In both films, lightning figures prominently especially in regard to machinery. Lightning allows the aliens to enter their vehicles in one, and allows the machine to operate in the other. In both films, lightning stops time, one by hitting the clock tower, and in the other by stopping Ray’s watch.
In both films, the heroes lack any concept of time, both arriving late in the beginning of the films, both filled with unsatisfying explanations as to why.
My favorite similarity, however, deals with the concept of homework.
In Back to the Future we get a repeated routine that requires Marty McFly to do Biff’s paperwork either as homework or as something for work. McFly has not yet done the assignment, and Biff scolds him saying he needs time to copy it over so that the boss or teacher won’t know he got it from McFly.
“You wouldn’t want me to flunk out of school, would you?” Biff says during one of these routines.
McFly promises to have the work done over the weekend.
In War of the World, Ray’s son, Robbie, has a paper due the following week, but has not yet started on it. He tries to con Ray by saying its done but only needs to be typed. Ray doesn’t buy it and says Robbie will flunk out of school.
In Back to the Future, we get Principal Strickland scolding the heroes for being slackers; in War of the Worlds, Ray’s wife, Maryann, pretty much says the same thing to Ray and more kindly to Robbie.
In both films, the father figure struggles to become a better father in the end, a theme so common in Spielberg films we might say this about any of his works.
We find many other elements in both these films that are common in most if not all Spielberg films such as the key role cars play.
In many ways, the car has replaces the horse as a mythological symbol. Spielberg often has characters stealing vehicles, riding recklessly and chasing each other as a result. Ray’s son steals Ray’s car. Ray steals a van then cracks it up. In some ways, Marty’s adventure is kicked off in much the same way as Ray’s is, with a flight by automobile. Biff cracks up cars so frequently as to be comical, and in fact, the whole Back to the Future series hinges upon whether or not Marty succumbs to ridicule or avoids a car race that would otherwise ruin his life.
While the Oedipus Complex is a theme common to nearly all Spielberg films, it is very obvious in Back to the Future and War of the Worlds. Marty, of course, is disgusted by his mother’s attraction to him; Ray’s son seems more comfortable with it and part of his rage against his father seems to be generated out of this. War of the World is stuffed with mother and baby images.
Similar to the stylistic phrase that caught me up in this comparison is another repeated element in both films. When Doc and Marty crash back into an altered 1985 in Back to the Future II, we get a dark screen and Marty’s voice asking: “Are we back?”
In War of the Worlds, we get Ray’s daughter saying something similar after the crash of an airliner into the house. The screen remains dark, her voice asks: “Are we still alive?”
The timing and sense of silence is so similar in both instances it is hard to imagine they were created by two different film makers.

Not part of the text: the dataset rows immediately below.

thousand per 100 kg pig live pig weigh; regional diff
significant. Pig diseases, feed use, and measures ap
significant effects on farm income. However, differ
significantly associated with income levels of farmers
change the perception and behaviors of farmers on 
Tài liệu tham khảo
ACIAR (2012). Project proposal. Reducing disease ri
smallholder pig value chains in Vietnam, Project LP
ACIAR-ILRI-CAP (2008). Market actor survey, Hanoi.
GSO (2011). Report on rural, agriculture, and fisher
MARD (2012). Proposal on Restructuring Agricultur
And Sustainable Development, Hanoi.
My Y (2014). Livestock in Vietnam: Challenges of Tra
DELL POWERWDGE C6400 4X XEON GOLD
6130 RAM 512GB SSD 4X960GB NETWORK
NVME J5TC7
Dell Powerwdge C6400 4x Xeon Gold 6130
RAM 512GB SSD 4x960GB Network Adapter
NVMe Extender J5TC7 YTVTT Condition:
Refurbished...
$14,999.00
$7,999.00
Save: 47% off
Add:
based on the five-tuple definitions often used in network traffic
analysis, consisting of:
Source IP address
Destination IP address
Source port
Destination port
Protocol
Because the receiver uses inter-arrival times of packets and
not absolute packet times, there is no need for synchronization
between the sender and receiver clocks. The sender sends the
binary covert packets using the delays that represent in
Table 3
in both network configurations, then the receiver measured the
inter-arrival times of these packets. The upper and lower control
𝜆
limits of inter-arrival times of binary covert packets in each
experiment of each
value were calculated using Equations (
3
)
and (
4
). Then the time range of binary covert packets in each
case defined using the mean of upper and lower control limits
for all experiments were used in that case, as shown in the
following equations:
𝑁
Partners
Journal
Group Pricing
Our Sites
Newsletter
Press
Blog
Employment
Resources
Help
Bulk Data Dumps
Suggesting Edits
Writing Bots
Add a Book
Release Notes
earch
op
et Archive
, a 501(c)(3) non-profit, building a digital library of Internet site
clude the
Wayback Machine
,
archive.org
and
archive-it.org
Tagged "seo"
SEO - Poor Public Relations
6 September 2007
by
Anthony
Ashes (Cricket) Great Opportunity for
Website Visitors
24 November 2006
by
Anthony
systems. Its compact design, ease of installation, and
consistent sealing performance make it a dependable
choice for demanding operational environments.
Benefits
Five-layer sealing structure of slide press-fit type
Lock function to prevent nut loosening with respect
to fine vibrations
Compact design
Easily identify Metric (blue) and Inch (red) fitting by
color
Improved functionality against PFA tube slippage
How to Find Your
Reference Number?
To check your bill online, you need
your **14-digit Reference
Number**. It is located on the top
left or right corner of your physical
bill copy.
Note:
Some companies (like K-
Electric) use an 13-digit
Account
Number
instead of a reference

Even musical passages are repeated in both films, echoing similar themes in each. These comparisons can go on and on, since we can trace similarities in use of TV and other elements typical in Spielberg movies. Even some of the structural elements of War of the Worlds resemble Back to the Future, although some of these scenes appear in the script and never made it to the screen, such as the use of a tavern or soda shop as a jumping off place.